Each week, a professional investor tells MoneyWeek where he’d put his money now. This week: Jean Médecin, member of the Investment Committee at Carmignac Gestion.
Last year was a roller-coaster for emerging-market stocks, as the prospect of the Federal Reserve ‘tapering’ quantitative easing (QE) led to a sharp sell-off in the second quarter.
While countries that require international liquidity to fund their current-account deficits will continue to suffer, we are convinced that the excessive and indiscriminate reaction to these concerns by the market has created some interesting investment opportunities.
Mexico is an excellent example of a country we think is poised to reap the rewards of orthodox macroeconomic policies and courageous economic reforms in 2014.
Unlike some of its emerging-market peers, Mexico has not tried to boost economic activity by keeping interest rates artificially low. As a result, credit growth has remained muted over recent years, allowing the country to keep its current-account balance under control.
This policy has strengthened the credibility of the Mexican central bank, which was able to decrease its lending rates in the second half of the year, even while many other emerging central banks were forced to raise theirs to defend their currencies.
We therefore see good growth opportunities for leading Mexican banks, such as Banorte (US: GBOOY), as credit penetration remains modest while interest rates are getting lower.
Mexican president Enrique Peña Nieto spent his first year in office in 2013 focusing on pushing through ambitious economic reforms. Former oligopolies in the Mexican economy have been broken down by fostering greater competition in sectors such as telecoms and media, while an energy reform bill has just been passed by the Mexican senate.
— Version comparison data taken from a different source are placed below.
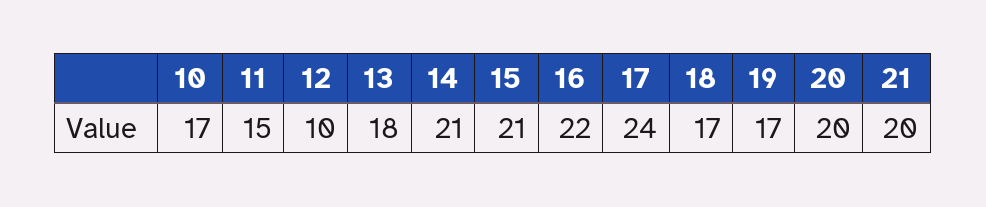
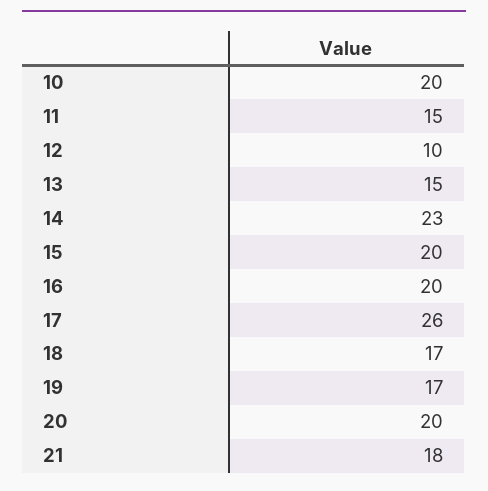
  {
-   "10": 17,
+   "10": 20,
    "11": 15,
    "12": 10,
-   "13": 18,
+   "13": 15,
-   "14": 21,
+   "14": 23,
-   "15": 21,
+   "15": 20,
-   "16": 22,
+   "16": 20,
-   "17": 24,
+   "17": 26,
    "18": 17,
    "19": 17,
    "20": 20,
-   "21": 20
+   "21": 18
  }

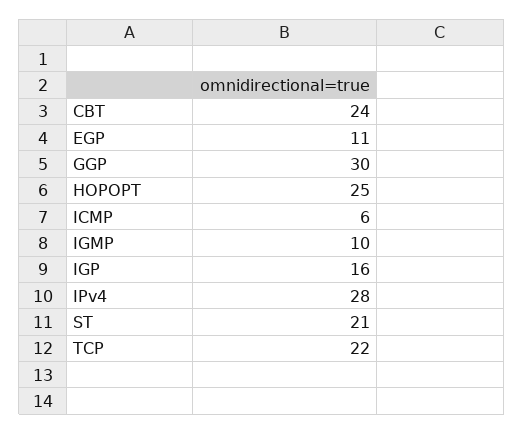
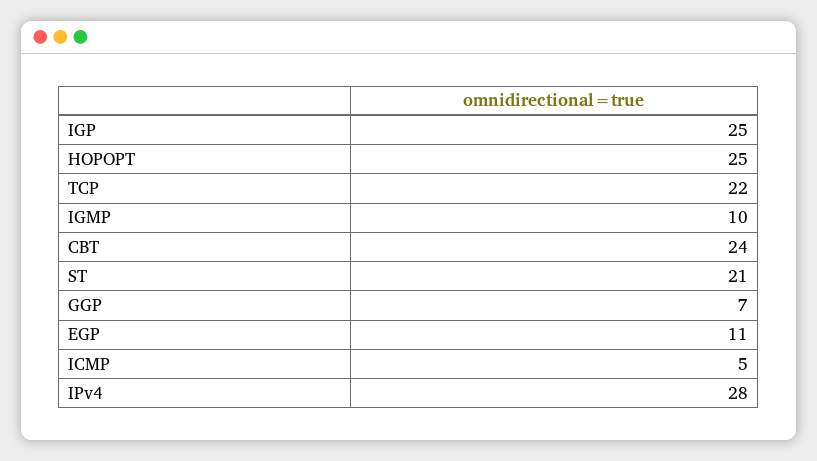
  {
    "CBT": 24,
    "EGP": 11,
-   "GGP": 30,
+   "GGP": 7,
    "HOPOPT": 25,
-   "ICMP": 6,
+   "ICMP": 5,
    "IGMP": 10,
-   "IGP": 16,
+   "IGP": 25,
    "IPv4": 28,
    "ST": 21,
    "TCP": 22
  }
The bill will allow the state oil company, Pemex, to partner with private-sector firms, attracting foreign and private capital. This is a game-changer for the Mexican economy – Pemex revenues account for 12% of the country’s GDP and this move should pave the way for greater efficiencies and higher energy production.
We are exposed to positive developments in this market via the petrochemical group Mexichem (US: MXCHF), which is partnering with Pemex to produce PVC. Mexichem also wants to develop its activities in America in order to benefit from the shale-gas revolution.
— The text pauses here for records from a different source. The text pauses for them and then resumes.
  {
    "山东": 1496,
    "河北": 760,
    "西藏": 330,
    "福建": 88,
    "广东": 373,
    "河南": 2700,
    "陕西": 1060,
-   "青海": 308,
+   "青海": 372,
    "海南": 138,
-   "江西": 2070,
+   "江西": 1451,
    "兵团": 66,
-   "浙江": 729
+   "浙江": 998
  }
Mexico’s proximity to America should be another growth driver this year, as US economic momentum accelerates. In recent years the labour cost gap between Mexico and China has shrunk, as the cost of doing business in China has grown significantly faster than Mexico’s.
As a result the Mexican manufacturing sector has regained a significant competitive edge and is now once again a partner of choice for US industrial companies. We have indirect exposure to this trend though a Mexican real-estate investment trust (Reit), Fibra Uno (US: FBASF), which owns and operates industrial, commercial and office properties.
This year will not be without challenges for the Mexican economy. Political opponents may try to delay, or even block, the implementation of the energy reforms, which are crucial for improving the country’s growth potential. This is made even more critical by the fact that almost a third of the government’s budget is financed by the energy sector.
However, overall we are much more confident in emerging economies such as Mexico, whose growth potential relies on self-help measures, than in those that are dependent on external liquidity.